Wednesday, July 6, 2011

Not Writing

Have you ever started a project with zeal, even with Divine inspiration behind it, only to find that months (even years) later it has come to nothing?

That is the sad reality of my writing (or my not writing).  Years ago, as I was walking through some very difficult times raising small children, I felt that the experiences and life lessons that had been given to me might provide help to others as I shared them in a book.  After all, writing was in my blood--my grandmother was a poet, my father a master thesis writer and playwright, and I had been writing tidbits for as long as I could remember.  Then, a few months ago, I got "the call."  One of those phone calls that I thought the Lord had put in my path to reignite the fire to get a book done. 

For the first two weeks (or so), I was charged up and everything seemed to be falling into place.  I was finding good time almost every day to get writing done.  Sources of inspiration seemed to be all around me.  A writing conference was lined up, and I was looking forward to meeting a key editor that could get me where I needed to be.
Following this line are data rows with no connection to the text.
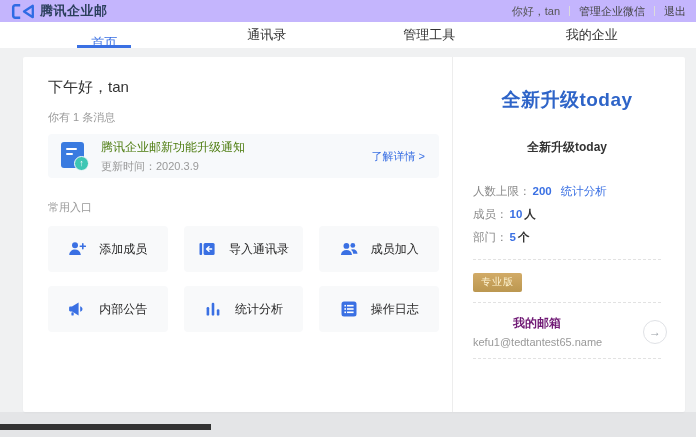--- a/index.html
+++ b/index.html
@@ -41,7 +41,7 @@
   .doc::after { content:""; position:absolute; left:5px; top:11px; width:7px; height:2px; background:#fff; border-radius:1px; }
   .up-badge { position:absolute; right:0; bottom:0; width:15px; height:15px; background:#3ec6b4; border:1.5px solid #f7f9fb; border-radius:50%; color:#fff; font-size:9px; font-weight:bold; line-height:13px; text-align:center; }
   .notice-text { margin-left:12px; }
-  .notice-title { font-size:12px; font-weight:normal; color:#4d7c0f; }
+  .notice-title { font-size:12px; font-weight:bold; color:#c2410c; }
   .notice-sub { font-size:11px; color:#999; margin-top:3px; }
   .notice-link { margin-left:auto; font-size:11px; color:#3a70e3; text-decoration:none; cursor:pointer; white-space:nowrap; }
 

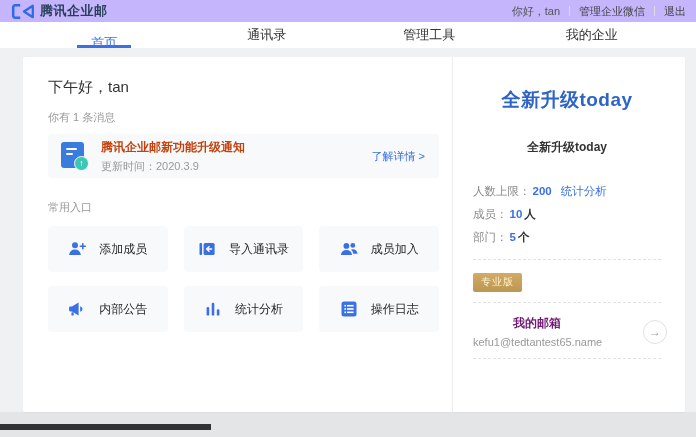--- a/index.html
+++ b/index.html
@@ -207,9 +207,6 @@
             <span>人数上限：</span><span class="stat-val">200</span><a class="stat-link">统计分析</a>
           </div>
           <div class="stat-row">
-            <span>成员：</span><span class="stat-val">10</span><span class="stat-unit">人</span>
-          </div>
-          <div class="stat-row">
             <span>部门：</span><span class="stat-val">5</span><span class="stat-unit">个</span>
           </div>
         </div>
Then, life happened.  My grandfather's health deteriorated and he died a few weeks later.  The kids started summer break, and I never had any time alone.  My cousin died very unexpectedly and I needed to travel to Ohio.  Extra hours were needed at work.  My enthusiasm fizzled out.
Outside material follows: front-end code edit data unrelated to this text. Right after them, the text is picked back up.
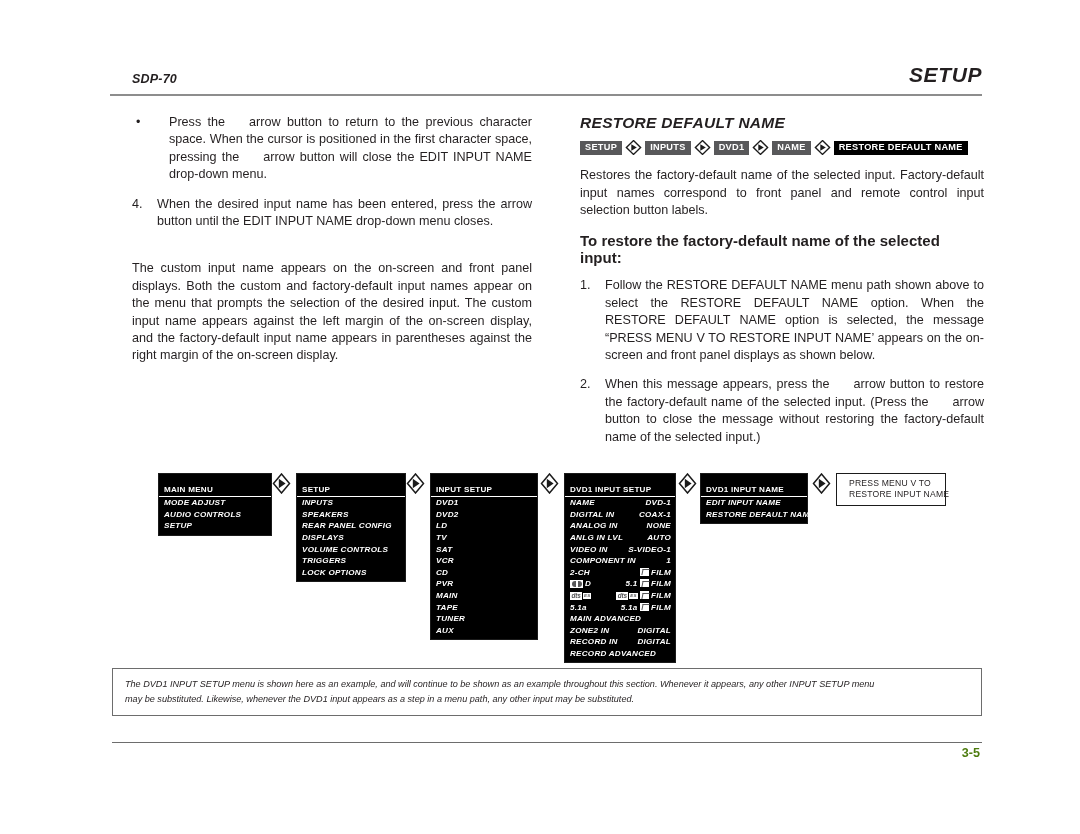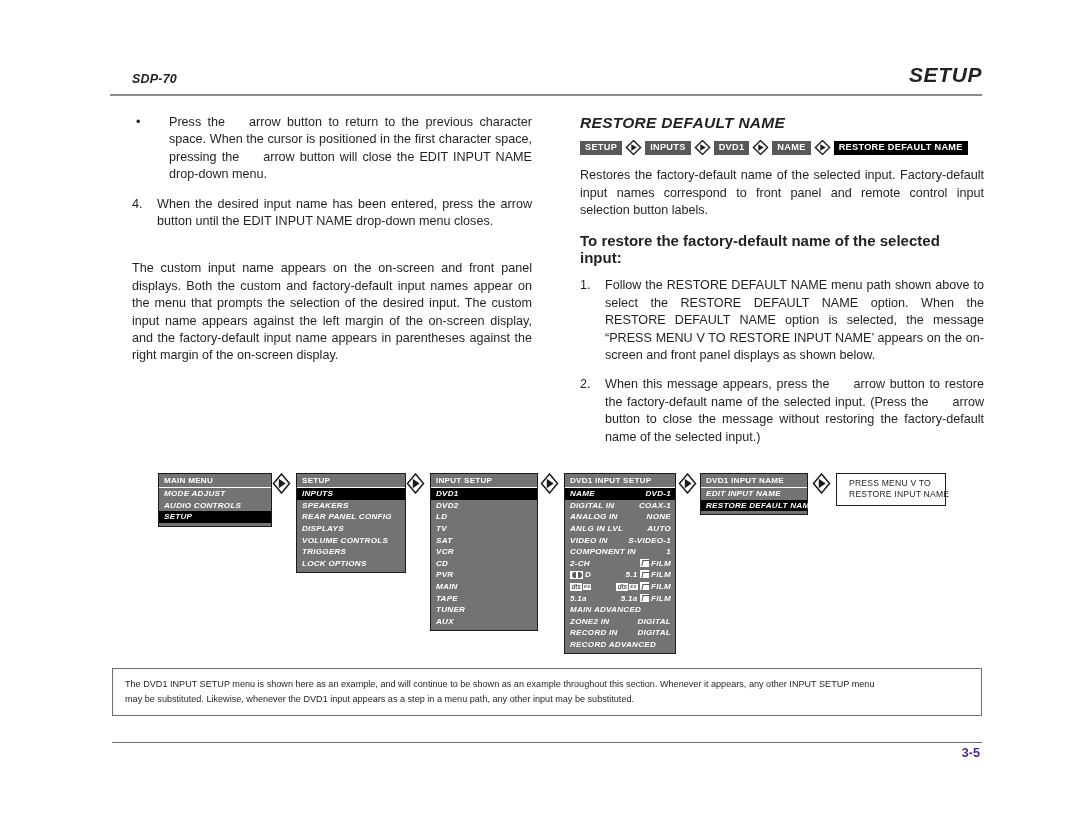--- a/index.html
+++ b/index.html
@@ -134,9 +134,9 @@
   }
   .osd {
     position: absolute;
-    background: #737373;
+    background: #000000;
     border: 1px solid #1b1b1b;
-    padding: 1px 0 3px 0;
+    padding: 10px 0 3px 0;
   }
   .osd .title {
     color: #ffffff;

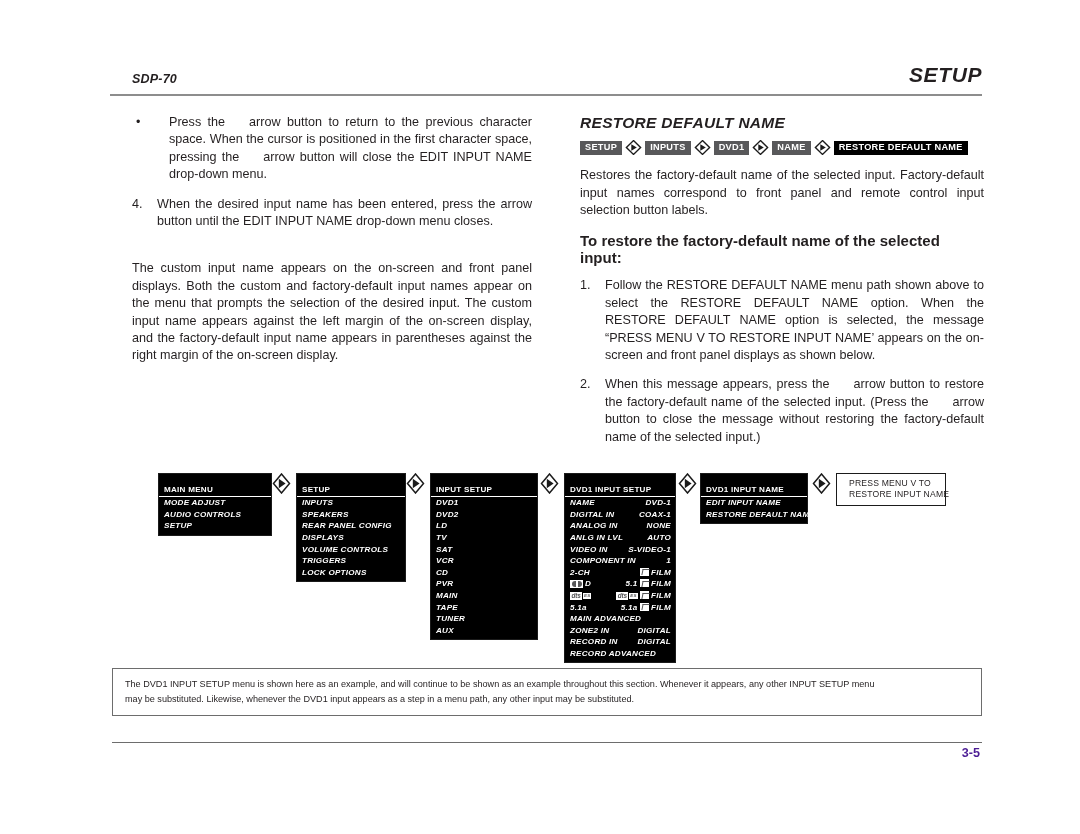--- a/index.html
+++ b/index.html
@@ -257,6 +257,7 @@
   }
   .footnote p {
     margin: 0;
+    font-style: italic;
     font-size: 9.1px;
     line-height: 14.5px;
     color: #231f20;

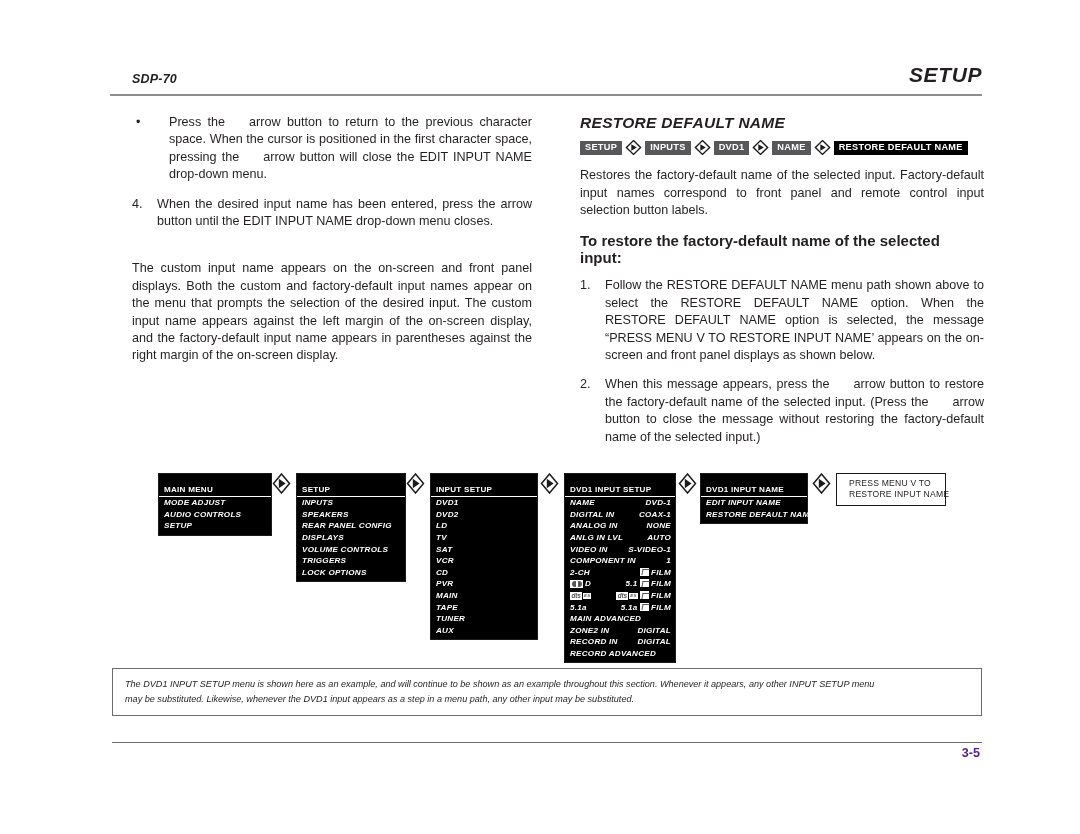--- a/index.html
+++ b/index.html
@@ -276,7 +276,7 @@
     right: 100px; top: 746px;
     font-size: 12.6px;
     font-weight: bold;
-    color: #4c1d95;
+    color: #4d7c0f;
   }
 </style>
 </head>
So now what?  I don't really know.  The writer's conference is still out there, but my "in" seems to have disappeared.  It's still summer break and this is the first time that I've gotten anything accomplished in quite a while.  The lack of vision, coupled with discouragement, seems to have gotten the upper hand.  But I know that defeat is not the answer.

Just this morning I was reading a daily devotional from Oswald Chambers.  It said: "God gives us a vision, and then He takes us down to the valley to batter us into the shape of that vision. It is in the valley that so many of us give up and faint. Every God-given vision will become real if we will only have patience."  He goes on to say, "The vision that God gives is not some unattainable castle in the sky, but a vision of what God wants you to be down here. Allow the Potter to put you on His wheel and whirl you around as He desires. Then as surely as God is God, and you are you, you will turn out as an exact likeness of the vision. But don’t lose heart in the process. If you have ever had a vision from God, you may try as you will to be satisfied on a lower level, but God will never allow it."

So correct me if I'm wrong, but here's what I can expect: vision, battering, possible fainting, patience (hopefully), whirling, God's end work.

Oh Lord, help me have your vision for my life!  Let me not grow weary of being battered in the valleys of life.  Give me courage and patience.  Hold my head up through the dizziness and form me into your completed work.  Amen.